- **Try it**: Give back each line of the material that contains the word "events".

- **Data below**:

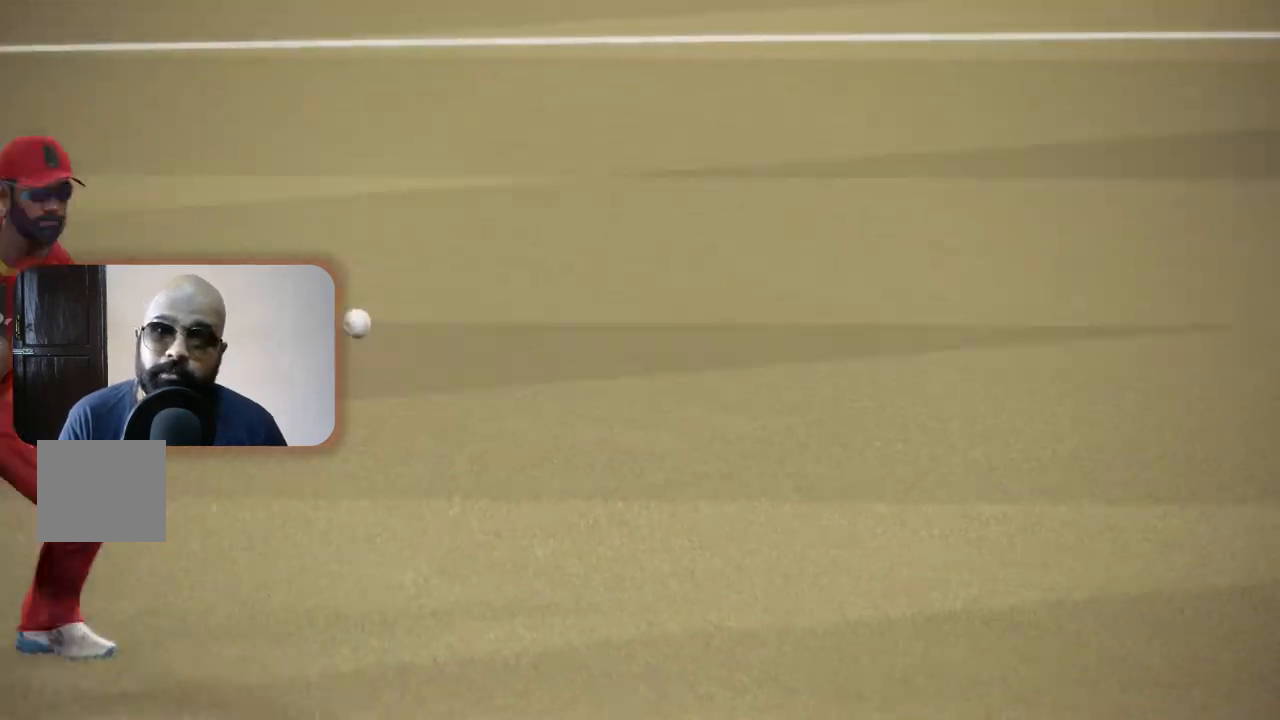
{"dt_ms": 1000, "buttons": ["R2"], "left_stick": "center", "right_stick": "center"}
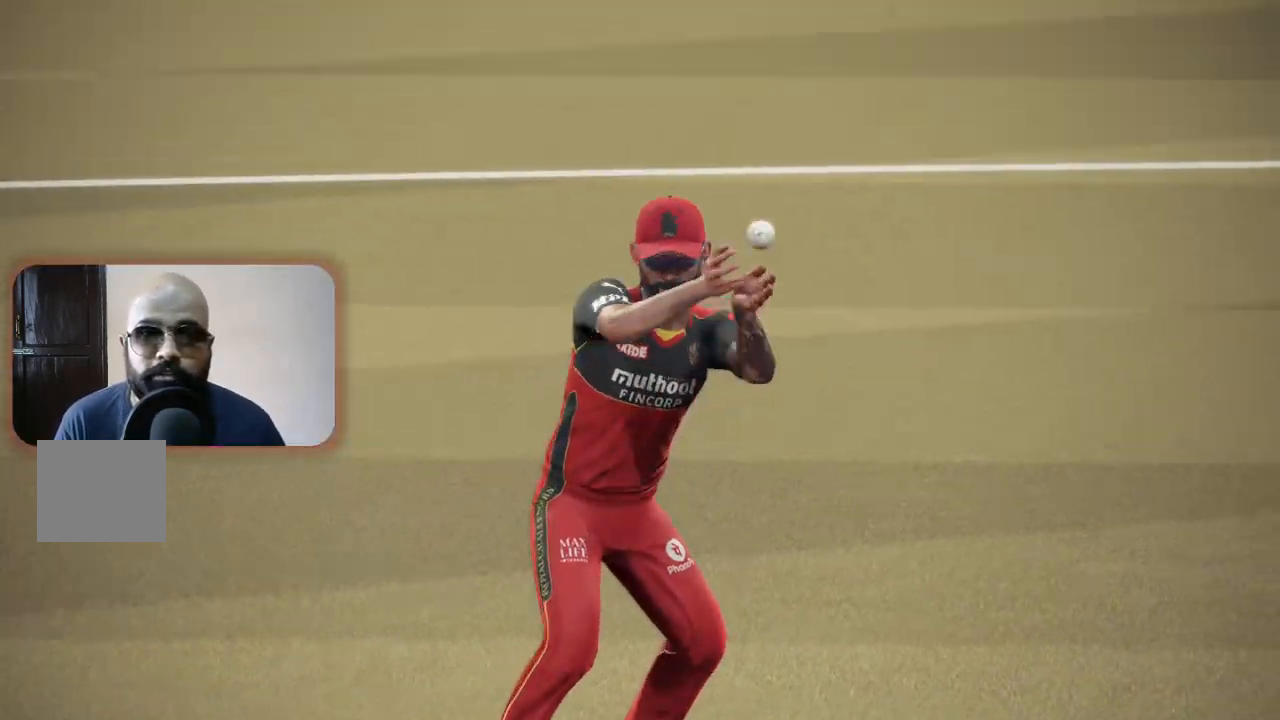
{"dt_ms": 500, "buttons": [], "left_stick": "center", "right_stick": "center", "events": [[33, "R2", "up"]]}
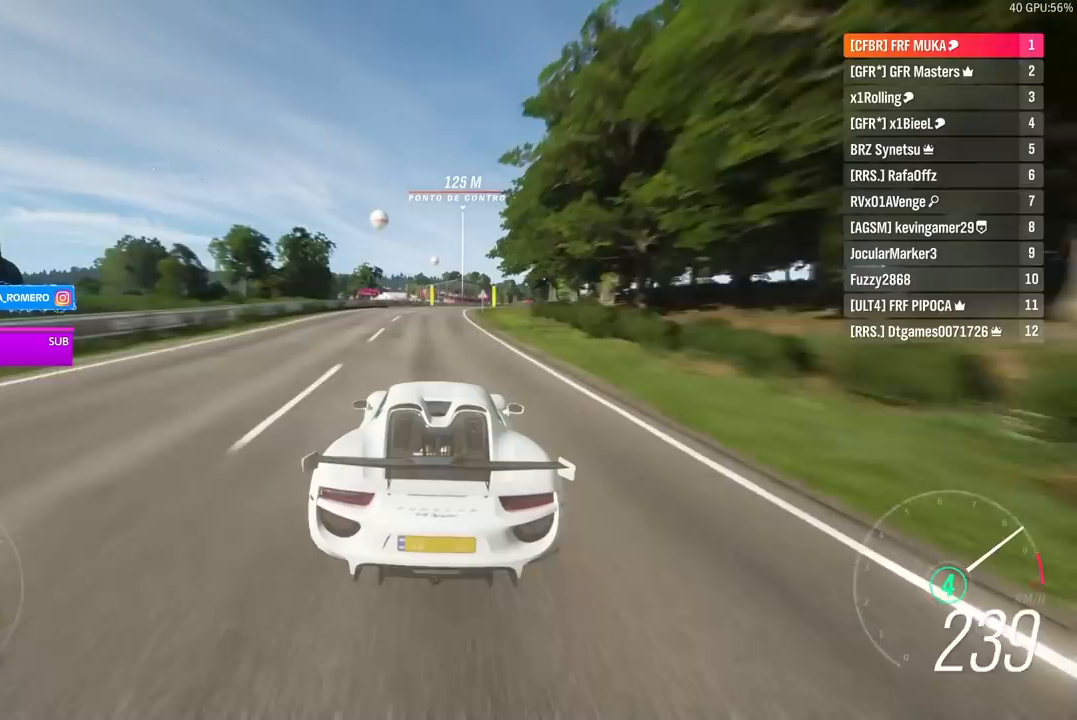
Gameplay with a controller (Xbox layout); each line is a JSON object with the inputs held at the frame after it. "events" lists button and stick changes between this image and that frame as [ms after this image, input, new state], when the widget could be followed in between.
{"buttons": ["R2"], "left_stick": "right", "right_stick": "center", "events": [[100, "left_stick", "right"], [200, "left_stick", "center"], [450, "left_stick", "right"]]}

- **Problem solution**:
{"dt_ms": 500, "buttons": [], "left_stick": "center", "right_stick": "center", "events": [[33, "R2", "up"]]}
Gameplay with a controller (Xbox layout); each line is a JSON object with the inputs held at the frame after it. "events" lists button and stick changes between this image and that frame as [ms after this image, input, new state], when the widget could be followed in between.
{"buttons": ["R2"], "left_stick": "right", "right_stick": "center", "events": [[100, "left_stick", "right"], [200, "left_stick", "center"], [450, "left_stick", "right"]]}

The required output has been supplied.